For my masters thesis I have researched Content-Based Recommendation and keyword extraction as a part of it in detail. One interesting point regarding to keyword extraction is the “quality” of keywords, meaning that if a keyword is descriptive for a document or not.

TF-IDF Definition

For TF-IDF keyword extraction it is necessary to have a large “item base” that contains many keywords. Lets consider you have a set of documents and want to measure the “similarity” to each other of those documents. The more documents your item base contains, the more reliable is the quality statement for a single keyword. You would take a (sub)set of the documents keywords and count the number of overlapping keywords, for example. But how to define if a keyword is descriptive or not? Well, using TF-IDF.
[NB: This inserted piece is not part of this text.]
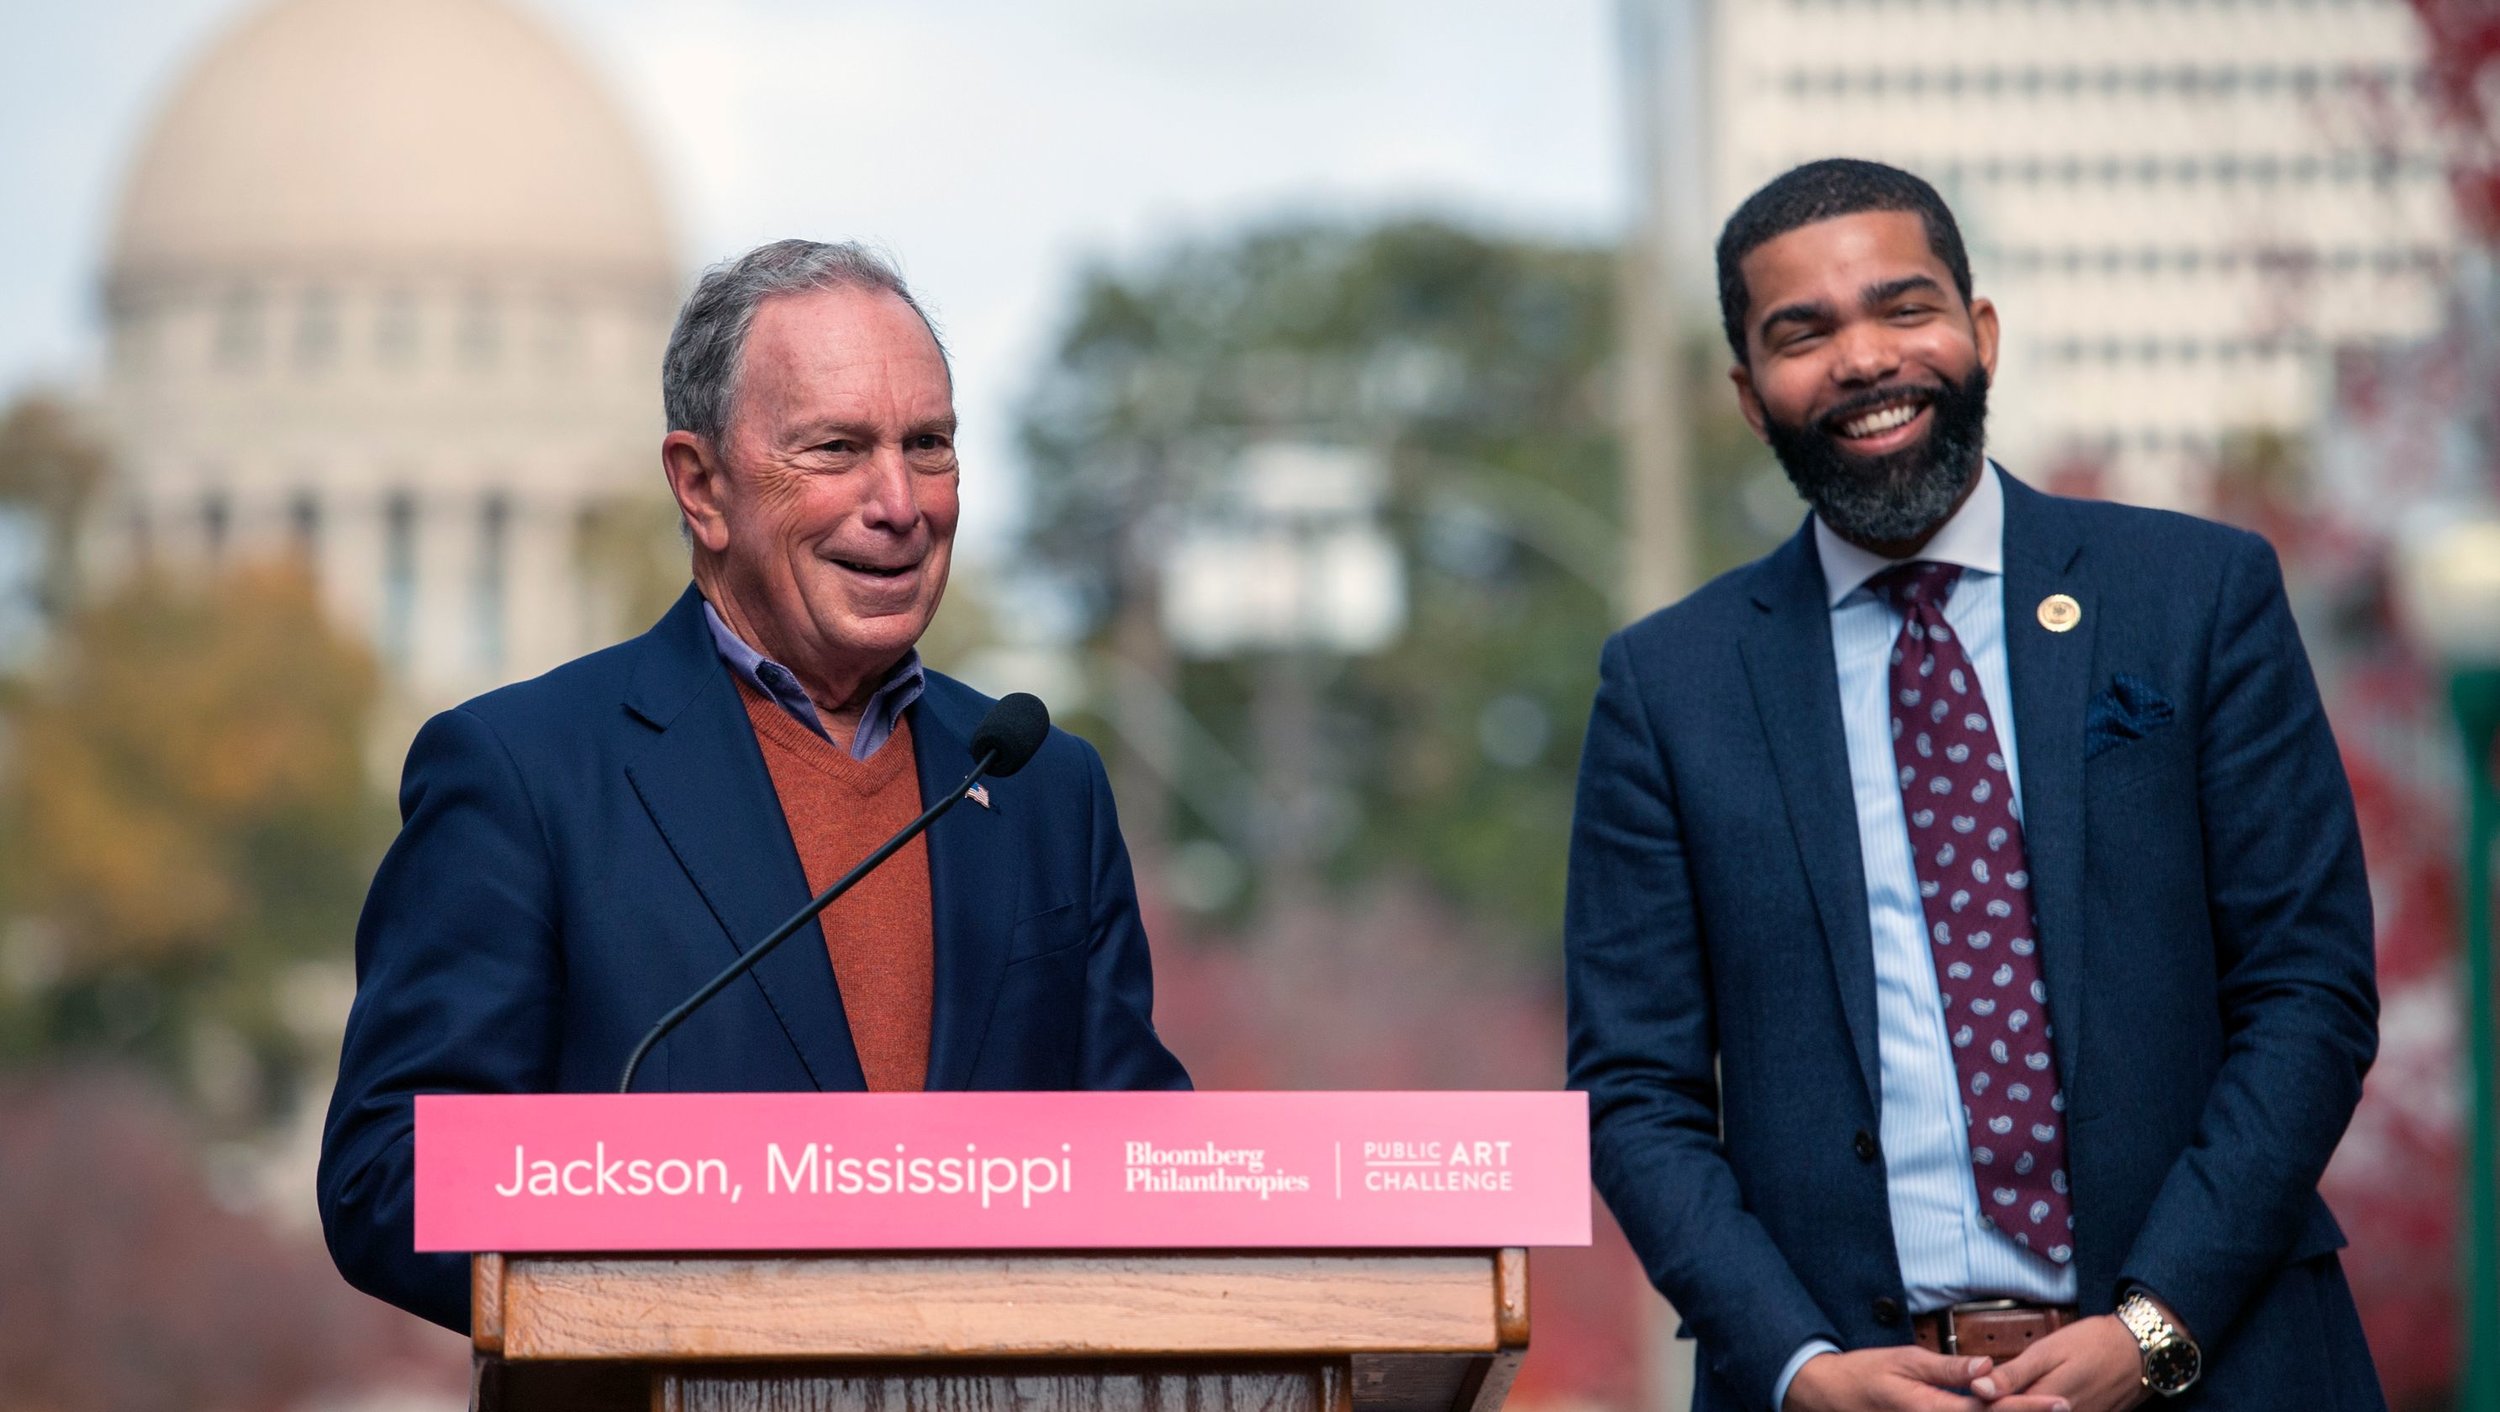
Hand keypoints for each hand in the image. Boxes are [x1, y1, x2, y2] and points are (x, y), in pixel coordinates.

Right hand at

TF-IDF is defined as follows:


TF = ni ⁄ n

IDF = log10 (  I  ⁄ m )

where ni is the number of keyword i within a document, n the total number of keywords of a document, I the total number of documents in your item base and m the number of documents that contain i at least once.

TF-IDF Example

Lets demonstrate this with an example. Lets define the following keyword vectors:

D = {This, is, an, example}, P = {The, weather, is, rainy, today}, Q = {Hello, World}

  • keyword “this” exists once in D: ni = 1
  • number of keywords in D: 4
  • We have an total size of documents of three: I = {D, P, Q}
  • number of documents that contain “this” at least once: m = 2

Then, the following calculation results:

TF-IDF (“this”) = 1 / 4 / log10 (  3  ⁄ 2 ) = 0,25 / 0,176 = 1,41

The higher the resulting value, the more qualitative the keyword. Applying this calculation to all keywords of all documents would result in a large list of keywords associated to items. You can then define a threshold that have to be exceeded in order to get considered as a “keyword”.